Available records Start Marker

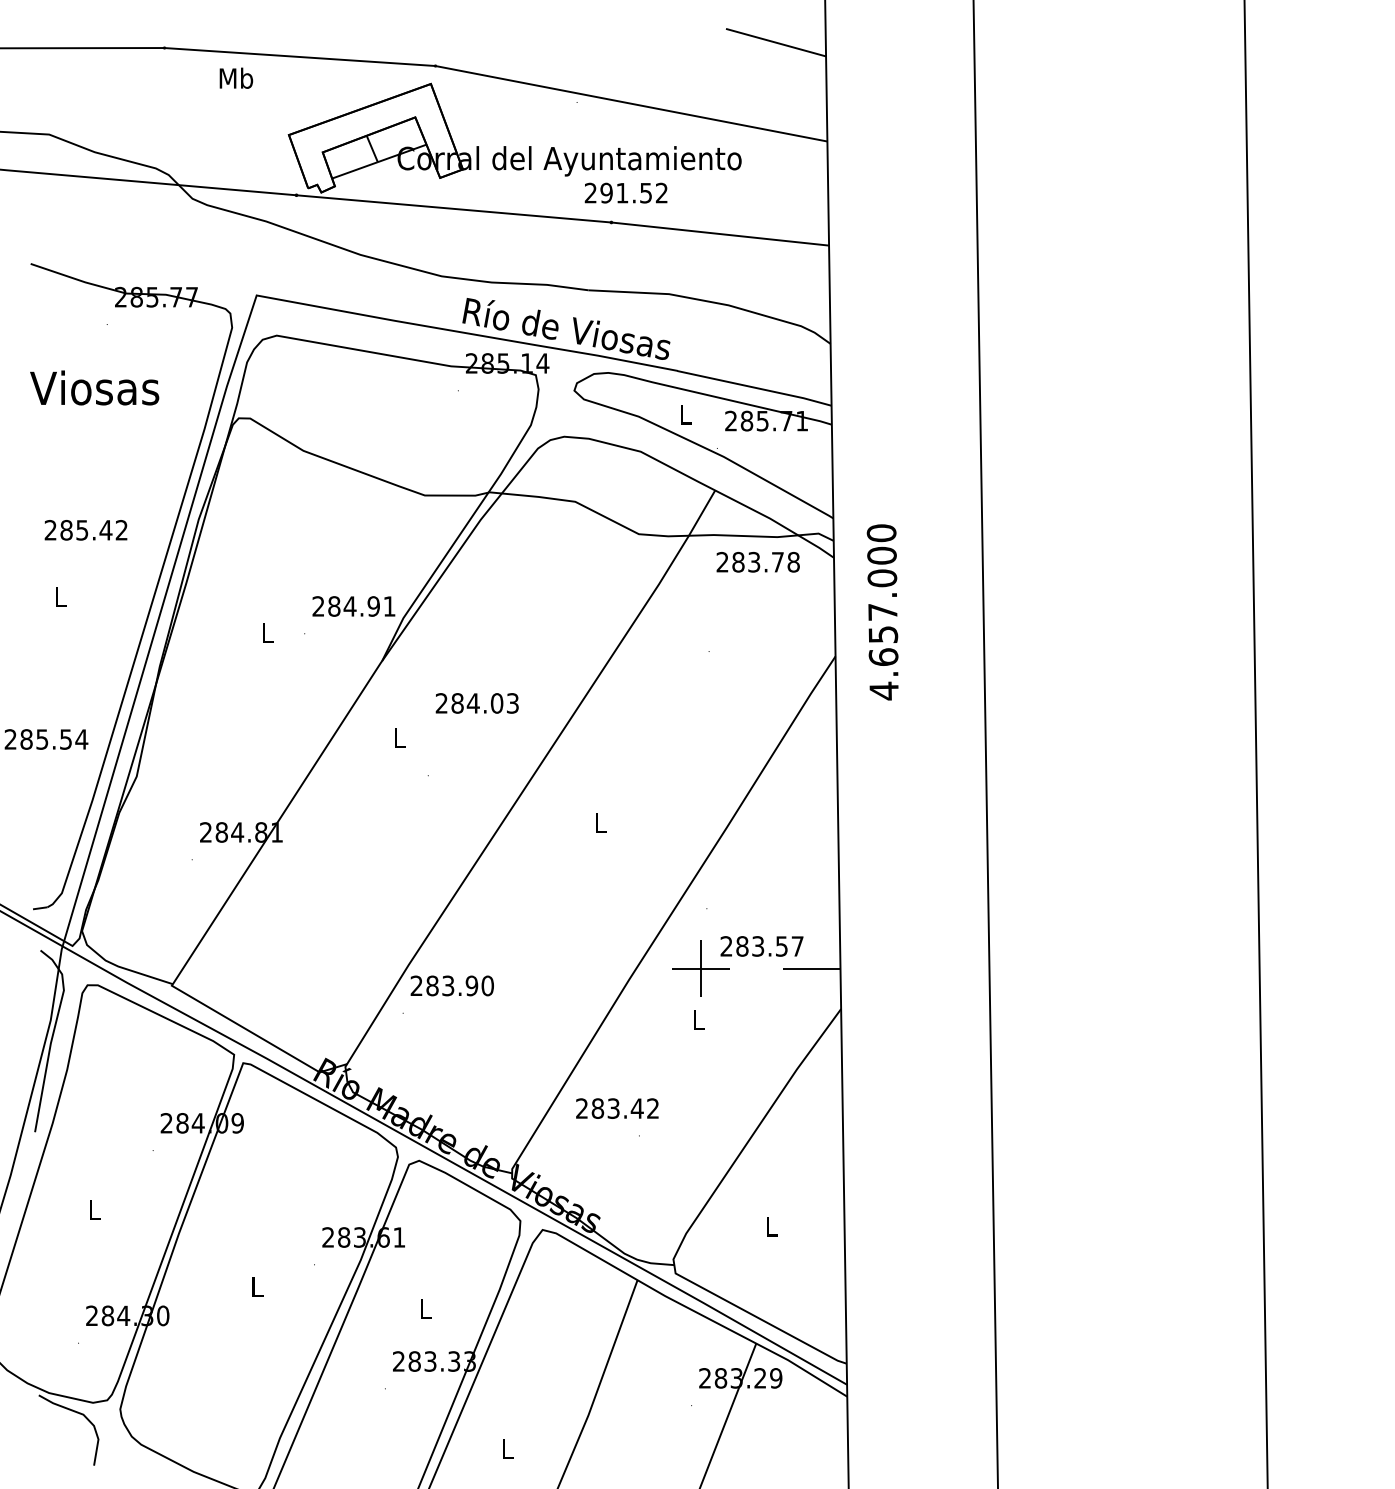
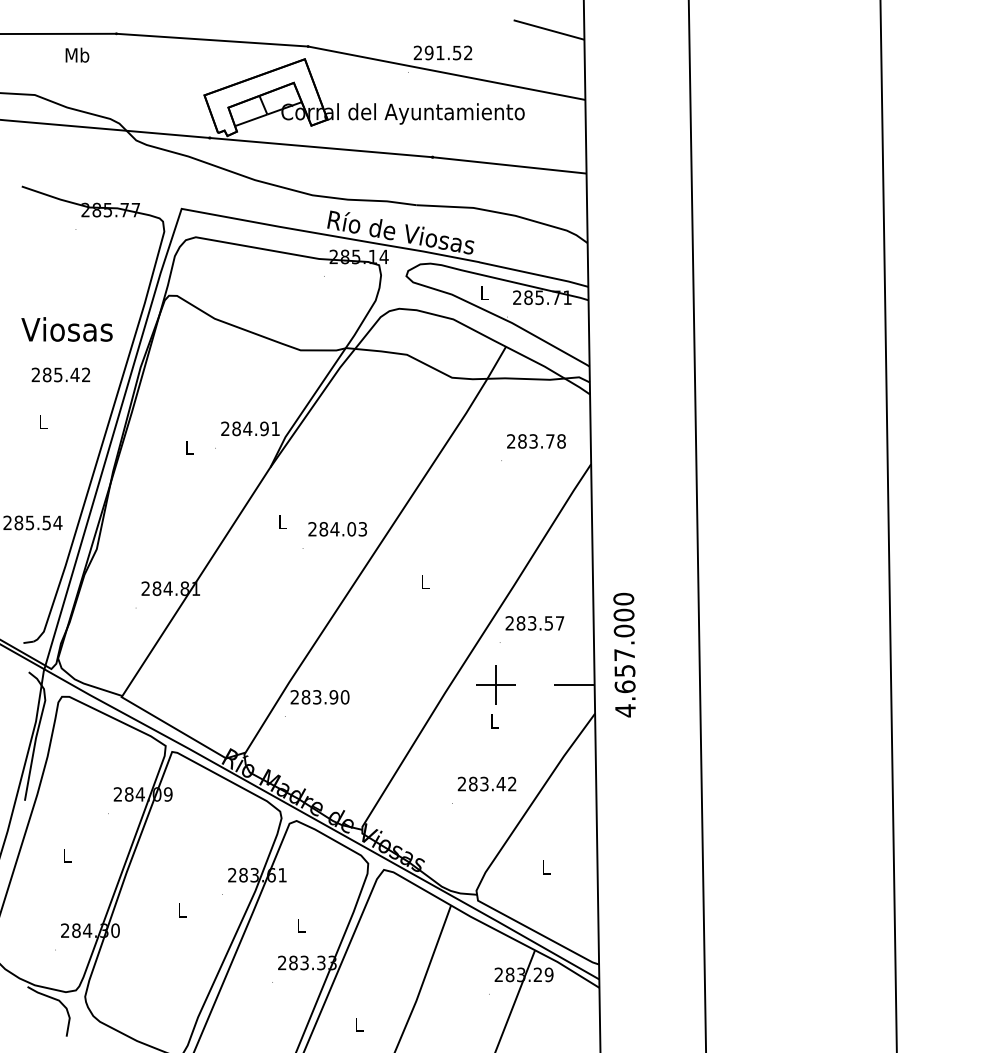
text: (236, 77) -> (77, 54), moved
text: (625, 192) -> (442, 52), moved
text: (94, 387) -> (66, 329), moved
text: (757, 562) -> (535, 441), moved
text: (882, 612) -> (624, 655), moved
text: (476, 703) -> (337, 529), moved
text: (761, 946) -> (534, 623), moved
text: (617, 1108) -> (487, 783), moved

Available records End Marker
Available records Start Marker

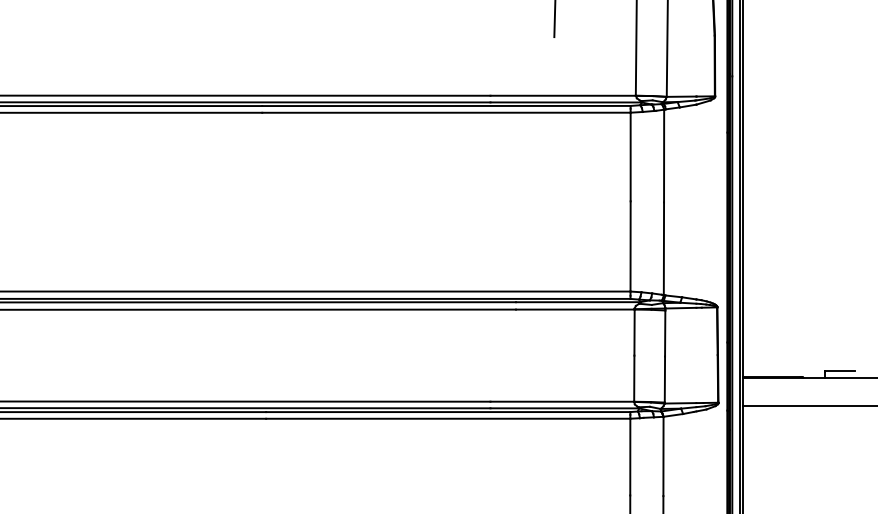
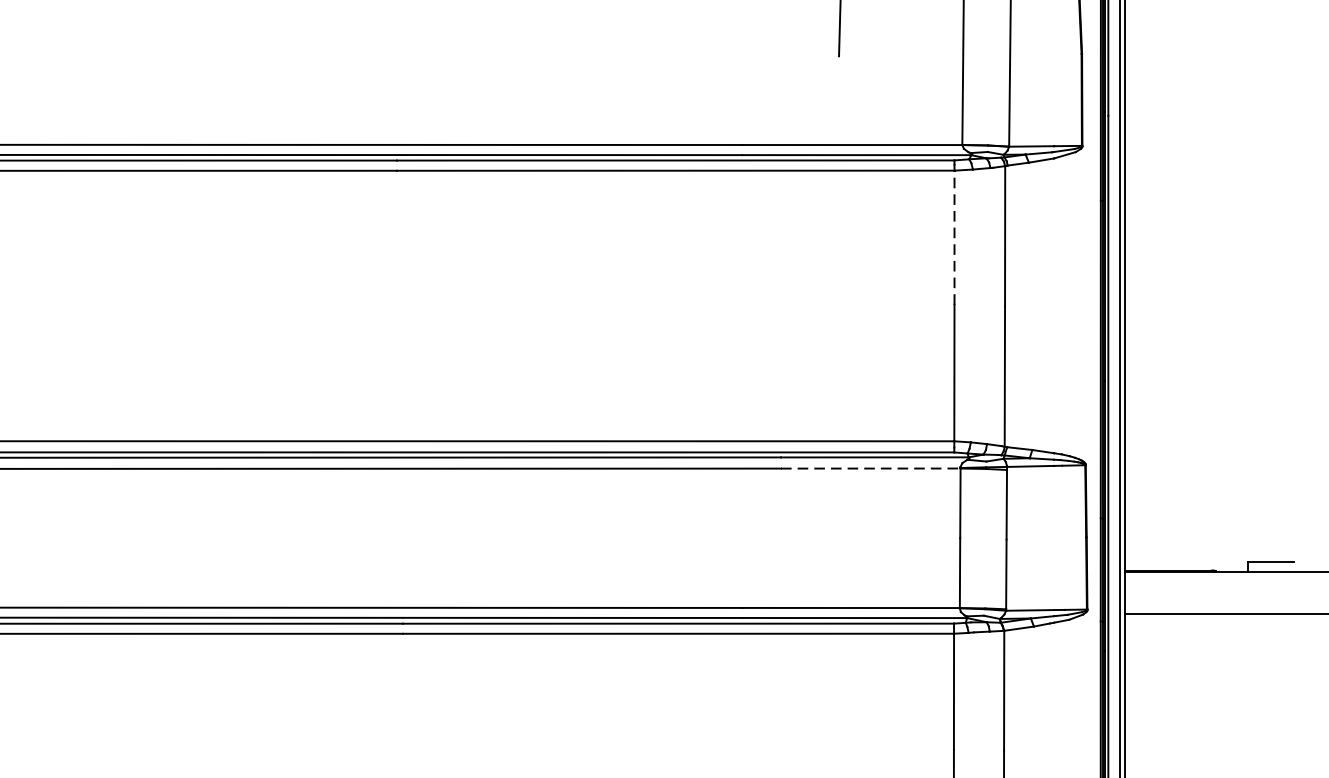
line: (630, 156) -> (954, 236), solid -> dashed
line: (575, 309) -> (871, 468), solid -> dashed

Available records End Marker

→ What you have to do
For the material above, reproduce exactly the lines from the line with "line: (630, 156)" to the line with "line: (575, 309)", inclusive, and exclude all others.

→ Task answer
line: (630, 156) -> (954, 236), solid -> dashed
line: (575, 309) -> (871, 468), solid -> dashed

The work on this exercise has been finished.